Via UGMC : How To Maximize Personal Effectiveness & Productivity

“Productivity is never an accident. It is always the result of a commitment to excellence, intelligent planning, and focused effort.” – Paul J. Meyer

Effectively managing and maximizing our time and resources are the keys to personal effectiveness and productivity. Managing our lives means managing ourselves, our tasks, our resources and others so that we can satisfy our needs, wants and the needs of others. Thus, the better we manage and use our time, the better our lives will become.

Here are some tips on how you can manage and use your time to the best.

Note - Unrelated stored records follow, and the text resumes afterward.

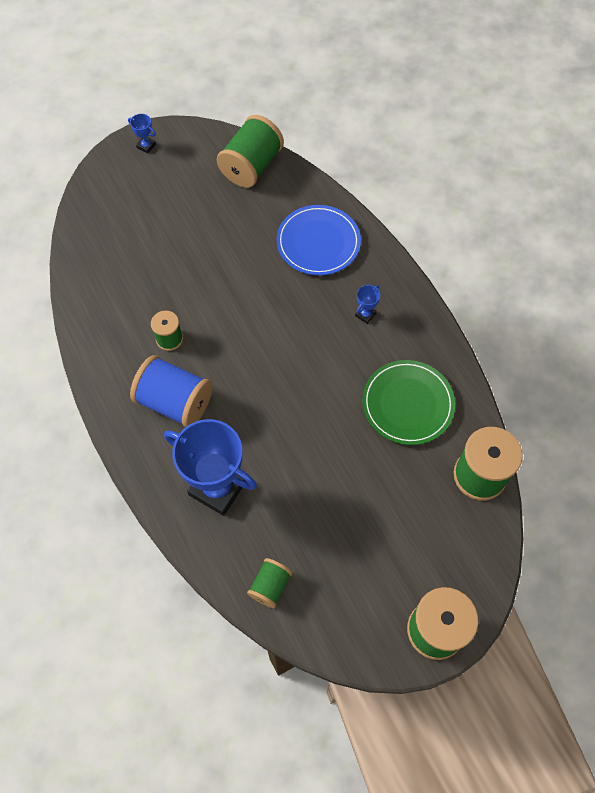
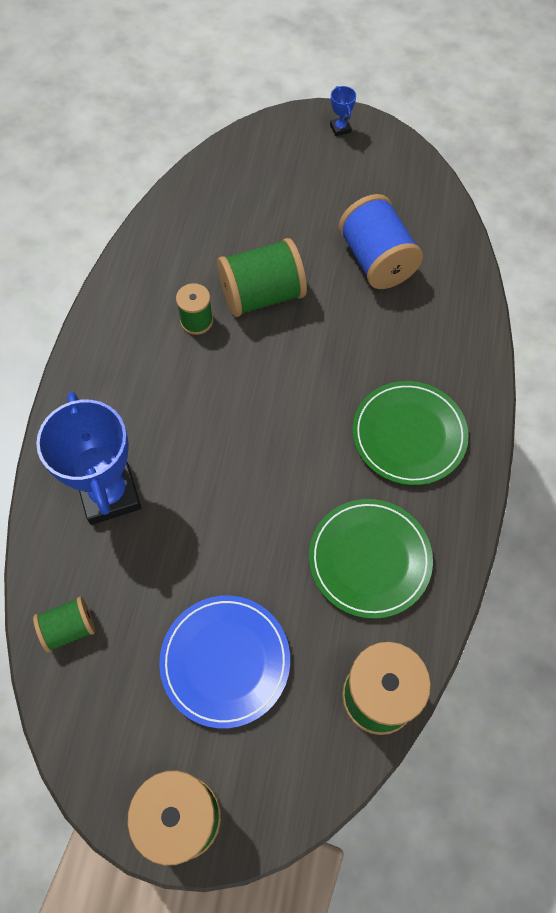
camera: 40 degrees right, 0 degrees up
(175, 402) = (147, 383): blue spool -> blue spool (376, 260)
(251, 166) = (425, 210): green spool -> green spool (262, 295)
(318, 242) = (426, 329): blue plate -> blue plate (225, 661)
(365, 314) = (409, 435): blue trophy -> green plate

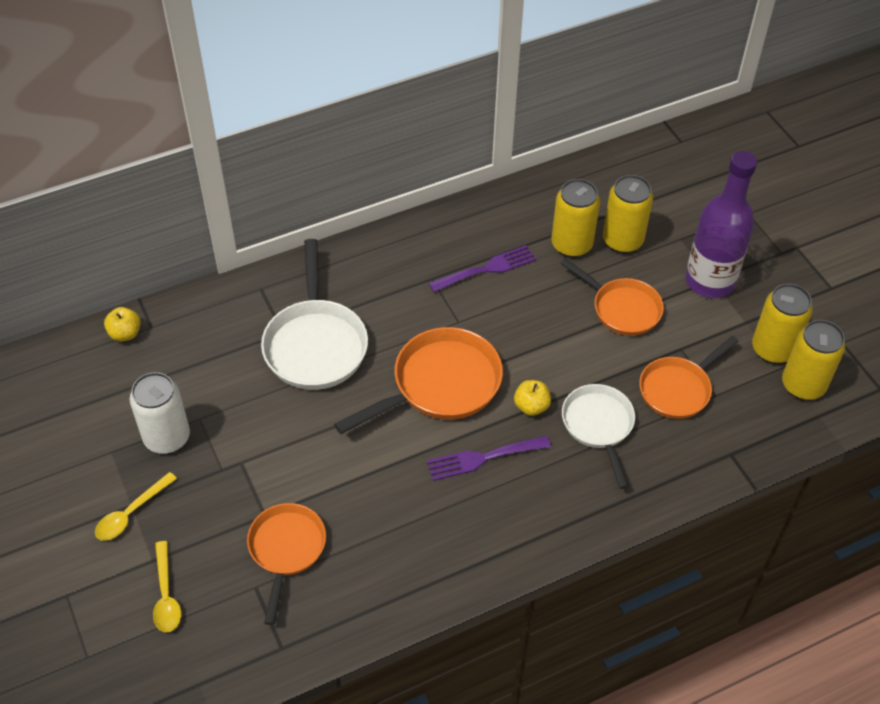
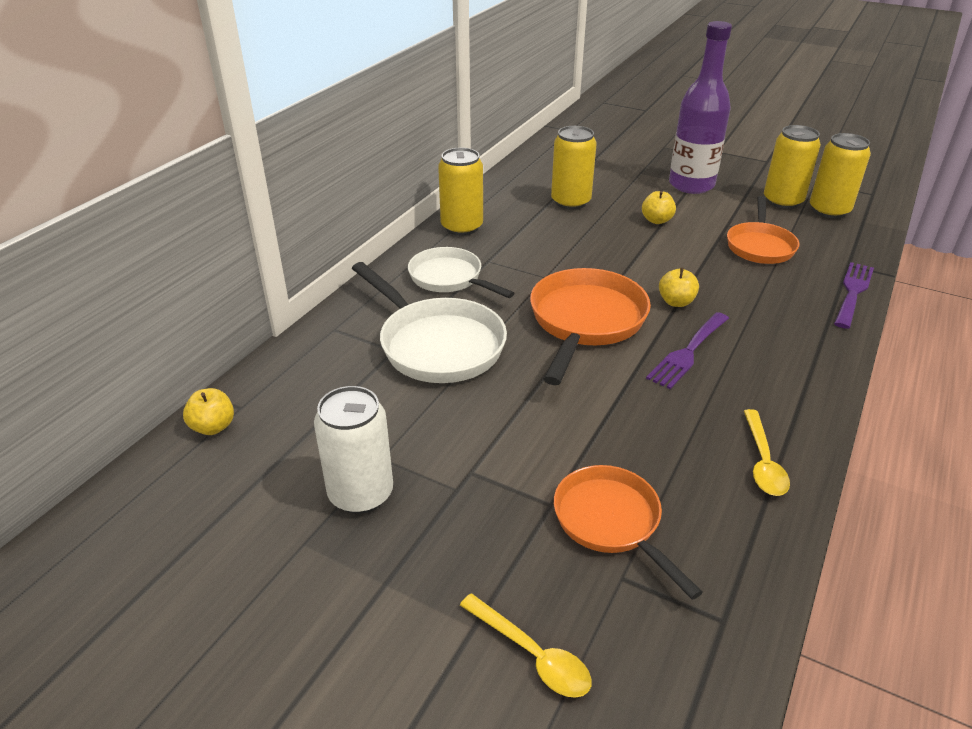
camera: 35 degrees left, 15 degrees down
(131, 513) = (394, 592): yellow spoon -> yellow spoon (763, 461)
(487, 269) = (525, 238): purple fork -> purple fork (853, 292)
(598, 426) = (741, 290): white pan -> white pan (449, 278)
(622, 240) = (603, 187): yellow can -> yellow can (462, 227)
(622, 308) = (656, 220): orange pan -> yellow apple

1. Master The Psychology of Effective Time Management

  • Understand that Managing Time is actually Managing Yourself, Your Plans, Activities, Resources etc..
  • Think & Do Smarter
  • Work Hard but Smart
  • Always Keep Your Personal Life in Balance – Organize Every Aspect of Your Life
  • Enjoy Your Job – You Will Be More Effective If You Love It!

2. Set Motivating & Rewarding Goals

  • Set clear goals yearly, monthly, weekly & daily that Motivate You
  • Set SMARTER Goals
  • Set Your Goals in Writing
  • Ensure that you have all the necessary tools to achieve your goals.
  • Resolve to be a top performer.

3. Develop Plan & Strategies to Achieve Your Goals

  • Always Plan Ahead
  • Make a Productive Action Plan
  • Prepare & Use A Daily / Weekly-Planning Calendar
  • Always Work from a List
  • Schedule Essential Daily Activities
  • Commit Your Undivided Attention to One Thing at a Time
  • Be Persistence

4. Priotitize Tasks Effectively

  • Organize Activities & Execute based on Priorities
  • Establish Priorities on A Daily “To Do” List
  • Focus on Your Priorities
  • Eliminate or Drop Tasks That Do Not Benefit You
  • Start the Day with One High-Leverage Activity as The Single Priority, Your ‘Task of The Day’

The 80/20 or Pareto’s Principle says that the most important things carry the highest marks or values. Thus, if you have 10 things to do and done the 2 most important tasks first, you have achieved 80 percent effectiveness.

5. Create A Motivating & Productive Work Environment

  • Organize Your Work Space, Your Documents & Resources – Make Sure Everything Has a Place!
  • Be Appreciative.
  • Display confidence.

6. Use Time Management Tools & Techniques Effectively

  • Use an Organizer
  • Start Your Day with the Most Important Work
  • Do Tasks in Groups
  • Delegate to Accomplish More in Little Time
  • Plan Your (Sales) Calls Effectively
  • Avoid Distractions at Productive Times
  • Utilize Travel Time Effectively
  • Remember to Take Breaks
  • Perform a Weekly Review to help make sure you focus your time on important tasks.

7. Identify & Eliminate Time Wasters

  • Say No to Non-Essential
  • Stop Procrastinating
  • Give Yourself Uninterrupted Time
  • Prevent Perfectionism
  • Avoid Excessive Contact with Negative People
  • Improve Your Concentration
  • Do it quickly!
  • Simplify and automate. Build and implement simple, standard procedures.
  • Schedule your most meaningful work for times when you feel most productive.
  • Do low-value activities when your energy is low.
  • Watch the clock. It’s your time, not theirs, so stay conscious of time passing.
  • Allocate time. State how long you can spend and stick to it!
  • Be Efficient and Effective. Efficiency is getting a lot done in a short time. Effectiveness happens when you focus on activities that are important to you.

8. Look Well After Your Health, Fitness & Life-Balance

  • Resolve to be healthy, trim & fit!
  • Develop Healthful Eating Habits
  • Get Enough Sleep Every Night
  • Build A Fitness Program into Your Day
  • Manage Your Work / Life Balance

9. Reward Your Achievements

Choose the reward before you start both for small and large achievements and use it to move you forward particularly when overcoming an obstacle.

Rewarding yourself will encourage you to keep persevering and focusing on winning. This will help maximize the use of your time and productivity.

For example, you can choose to do something that you really would want to do it yourself such as organizing your room, taking a good rest or learn a new skill.